Key Responsibilities:
  • Lead the development of industry-leading AI clusters (ranging from thousands to hundreds of thousands of machines), collaborating closely with cloud service providers on cluster development and necessary features.
  • Engage with various stakeholders to thoroughly understand infrastructure, data, and compute requirements, identifying potential solutions to support advanced research and product development.
  • Establish technical strategies and oversee the development of high-scale, reliable infrastructure systems.
  • Mentor top technical talent within the organization.
  • Design processes (e.g., postmortem reviews, incident response, on-call rotations) that enhance team effectiveness and prevent repeated failures.
You may be an ideal candidate if you possess:
  • 8+ years of relevant industry experience, with at least 3 years leading large-scale, complex projects or teams as an engineer or technical lead.
  • A strong passion for distributed systems at scale, infrastructure reliability, scalability, security, and continuous improvement.
  • Proficiency in at least one programming language (e.g., Python, Rust, Go, Java).
  • Excellent problem-solving skills and the ability to work independently.
  • A commitment to supporting internal partners, such as research teams, to understand their needs.
  • Outstanding communication skills to build consensus with stakeholders, both internally and externally.

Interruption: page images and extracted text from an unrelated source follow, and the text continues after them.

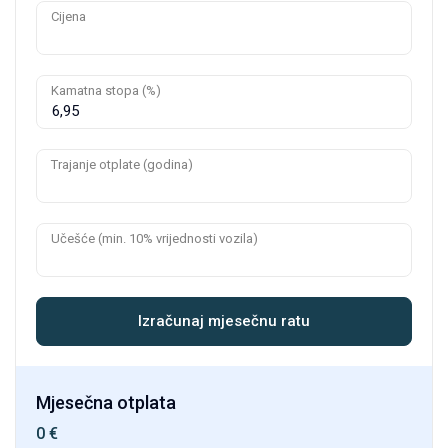
Cijena
Kamatna stopa (%)
Trajanje otplate (godina)
Učešće (min. 10% vrijednosti vozila)
Izračunaj mjesečnu ratu
Mjesečna otplata
0
€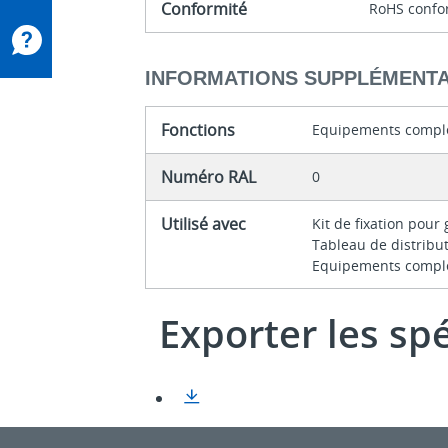
Conformité
RoHS conf
INFORMATIONS SUPPLÉMENTA
Fonctions
Equipements compl
Numéro RAL
0
Utilisé avec
Kit de fixation pour
Tableau de distrib
Equipements compl
Exporter les sp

  • In-depth knowledge of modern cloud infrastructure, including Kubernetes, Infrastructure as Code, AWS, and GCP.
Preferred Qualifications:
  • Expertise in security and privacy best practices.

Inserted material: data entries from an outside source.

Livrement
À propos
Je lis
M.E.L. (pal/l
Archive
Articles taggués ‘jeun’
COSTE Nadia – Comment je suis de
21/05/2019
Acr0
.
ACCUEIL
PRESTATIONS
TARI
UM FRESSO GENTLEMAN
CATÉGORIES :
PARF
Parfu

  • Experience with machine learning infrastructure, including GPUs, TPUs, or Trainium, as well as supporting networking infrastructure like NCCL.
  • Low-level systems experience, such as Linux kernel tuning and eBPF.
  • Technical expertise in quickly understanding systems design trade-offs and keeping pace with rapidly evolving software systems.

Application Deadline: Applications will be reviewed on a rolling basis.